Max Allegri. Applausi, inchino
Domenica s’è portato sotto le gradinate dello Stadium e ha fatto un inchino ai tifosi, come un direttore d’orchestra
Domenica, mentre gli altri tripudiavano, s’è portato sotto le gradinate dello Stadium e ha fatto un inchino ai tifosi, come un direttore d’orchestra – al cui canone iconografico il fisico po’ segaligno l’apparenta – che sobriamente raccoglie il tributo per la propria arte. E che direttore. Ha fatto l’inchino, senza sbracare, nell’anno dei trionfi, ché al full monty manca poco, si sa, giusto una gita a Cardiff. Era arrivato nel 2014 col fardello di qualche dubbio – della tifoseria più che altro, che s’era parlata con quella del Milan, probabilmente: lui gli aveva vinto l’ultimo scudetto, al Diavolo, ma non l’hanno mai amato lo stesso. Perché lo spigoloso, l’antiscenografico, il pragmatico, i risicatamene spettacolare coach di Livorno non è mai stato un piacione, un amicone di tutti, uno di quelli che primo farsi voler bene.

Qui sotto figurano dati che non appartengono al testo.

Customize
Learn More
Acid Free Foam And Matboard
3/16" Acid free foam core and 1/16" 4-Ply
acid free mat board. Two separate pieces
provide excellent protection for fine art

Adesso, dopo “83 vittorie su 113 panchine alla Juventus; 7 trofei conquistati con 3 scudetti, 3 Coppe Italia e 1 Supercoppa”, come certificano le statistiche, e con le Grandi Orecchie lì pronte per essere tirate, Massimiliano Allegri fa l’inchino: “Ho bisogno di dimostrarvi altro, signori?”. E si vocifera, ma sono senza dubbio i soliti riempitivi mediatici, quelli che nascono dal non aver altro da dire, che potrebbe decidere di salutare là per là, dopo Cardiff, con plateale uscita di scena e imperiale adieu, à la Mourihno dopo il Triplete, e cambiare aria. La storia l’ha già fatta, il conte Max. Applausi, inchino.